The YOLOv11-LicoSeg model proposed in this study demonstrates high accuracy and robustness in measuring the length of licorice radicles, validating the significant potential of deep learning techniques in plant phenotypic analysis, particularly in the segmentation of small organs. Compared with traditional manual measurement methods, this approach achieves automated, non-destructive, and efficient radicle length extraction, substantially reducing human error and experimental costs. As one of the most critical organs during the early stage of seed germination, the growth pattern of the radicle is closely related to seed viability, stress responses, and seedling establishment. Therefore, this method is not only applicable to licorice but can also be extended to the study of radicle or hypocotyl characteristics in other small-seeded species (such as Arabidopsis, tobacco, and alfalfa), providing technical support for rapid seed quality testing, germplasm resource evaluation, and early crop growth monitoring.

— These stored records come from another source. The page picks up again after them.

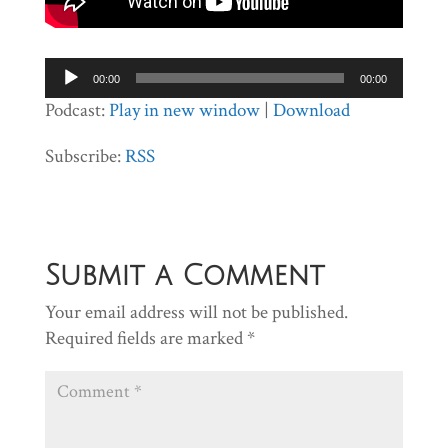
Audio
00:00
00:00
Player
Podcast:
Play in new window
|
Download
Subscribe:
RSS
Submit a Comment
Your email address will not be published.
Required fields are marked
*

However, as noted in the results, the current model still has certain limitations. The increased model size poses challenges for deployment on edge computing devices (e.g., embedded systems or field-portable devices). Future work could address this through model pruning, knowledge distillation, or lightweight architectural designs (e.g., incorporating lightweight backbones such as MobileNet or ShuffleNet). Furthermore, to address the issue of false detections caused by radicles blending into similarly colored backgrounds or early-stage radicles being too short or overlapping, future research could consider attention-guided data augmentation strategies, contextual information fusion modules, or weakly supervised learning mechanisms to further enhance the model’s segmentation capability in complex backgrounds. Moreover, the current study is primarily based on static images. Future efforts can integrate video streams or time-series imaging techniques to achieve dynamic tracking of individual seed germination processes and continuous measurement of radicle growth, thereby providing richer data support for the study of seed germination kinetics. In summary, YOLOv11-LicoSeg provides an effective tool for phenotypic analysis of small plant organs and holds promising application prospects, though continuous improvements in model lightweighting and adaptability to complex scenarios are still needed.